YOUR TASK:
Please rewrite the text from the records with "CONTATTI" changed to "CONTACTS", keeping everything else the same and leaving the pictures out.

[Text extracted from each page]

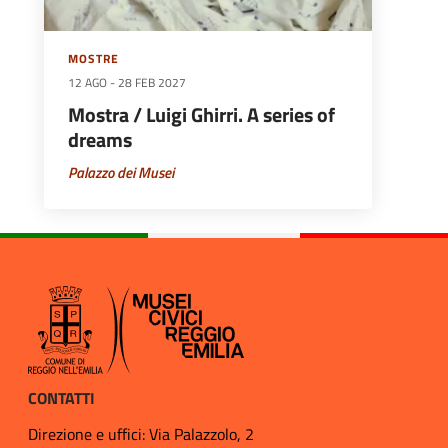
MOSTRE
12 AGO
-
28 FEB 2027
Mostra / Luigi Ghirri. A series of
dreams
Palazzo dei Musei
CONTATTI
Direzione e uffici: Via Palazzolo, 2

YOUR RESPONSE:
MOSTRE
12 AGO
-
28 FEB 2027
Mostra / Luigi Ghirri. A series of
dreams
Palazzo dei Musei
CONTACTS
Direzione e uffici: Via Palazzolo, 2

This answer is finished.